If you’re looking for an effective way to save wine that hasn’t been finished, it’s perfectly possible to freeze it. In fact, many professional chefs and cooks recommend this as a way of keeping small amounts ready for use in dishes.
Interestingly, wine still tastes quite fresh once it has been frozen then thawed, and if you’re keen to deglaze your pans but don’t want to open a fresh bottle solely for that purpose, a couple of wine ice cubes represent the ideal solution.
What to Consider When Freezing Wine?
There are, however, a couple of things to bear in mind when you choose to freeze leftover wine. The first is that, just like water (since wine is made up mostly of water), wine expands when it freezes. That means that if you pop an entire unopened bottle in your freezer, the wine will expand and take up all of the space in the bottle fairly rapidly.

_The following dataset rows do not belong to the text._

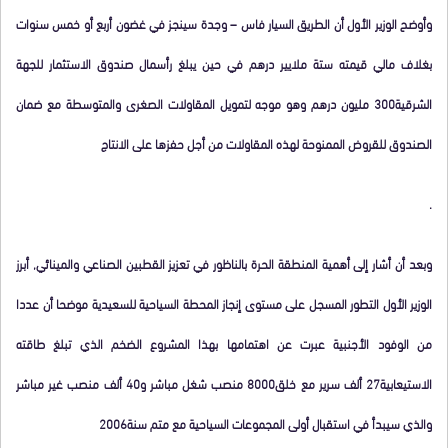
وأوضح الوزير الأول أن الطريق السيار فاس – وجدة سينجز في غضون أربع أو خمس سنوات
بغلاف مالي قيمته ستة ملايير درهم في حين يبلغ رأسمال صندوق الاستثمار للجهة
الشرقية300 مليون درهم وهو موجه لتمويل المقاولات الصغرى والمتوسطة مع ضمان
الصندوق للقروض الممنوحة لهذه المقاولات من أجل حفزها على الانتاج
.
وبعد أن أشار إلى أهمية المنطقة الحرة بالناظور في تعزيز القطبين الصناعي والمينائي, أبرز
الوزير الأول التطور المسجل على مستوى إنجاز المحطة السياحية للسعيدية موضحا أن عددا
من الوفود الأجنبية عبرت عن اهتمامها بهذا المشروع الضخم الذي تبلغ طاقته
الاستيعابية27 ألف سرير مع خلق8000 منصب شغل مباشر و40 ألف منصب غير مباشر
والذي سيبدأ في استقبال أولى المجموعات السياحية مع متم سنة2006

This will present a problem since it will push out the cork, leak around the cork, result in the bottle cracking due to the excess pressure or, indeed, all of those things mentioned above. For this reason, you should always put wine into a different container when freezing it, which allows sufficient space to accommodate the expansion that will inevitably occur.
Secondly, once the wine has thawed, you may notice that tartrate crystals will have formed. These are harmless, so they won’t cause you any problems, but they typically form whenever wines are subjected to extremely cold temperatures.
If you’re freezing a sparkling wine, you should also be aware that it will probably lose all of its carbonation during the freezing process.
Which Temperature is Best for Freezing Wine?
The temperature at which you should freeze wine for the best results will depend on how high the wine’s alcohol content is. However, you’ll find that the majority of wines freeze at around 15 – 20 degrees Fahrenheit (-9 to -6 degrees Celsius). It also needs to remain at that temperature for some time before it will freeze solid.
As a rule, the higher the alcohol content of the wine, the lower its freezing point will be. Most wines have an alcohol content of around 12.5%, and this means that, on average, wine’s freezing temperature comes in at about 22.5 degrees Fahrenheit (-5 Celsius). This isn’t a precise figure, though, since some of wine’s non-alcoholic compounds and sulfites may impact on its freezing point.
Can Wine Be Spoiled During Freezing?
Sometimes, wine may be spoiled in the freezing process if care isn’t taken to prevent freezer burn. If wine hasn’t been transferred into a suitable container to allow for expansion before freezing, it can be exposed for too long to the freezing air, and this can cause it to start dehydrating.
Frozen wine may lose some water content via dehydration if it’s kept in very cold temperatures for excess periods. If you want to age your wine, you shouldn’t do it in a freezer since, over time, the aroma and flavor profile become flattened and altered.
The tannins and alcohol in the wine can also make it taste vinegary after excess time in a freezer, and this can render it unsuitable even for cooking.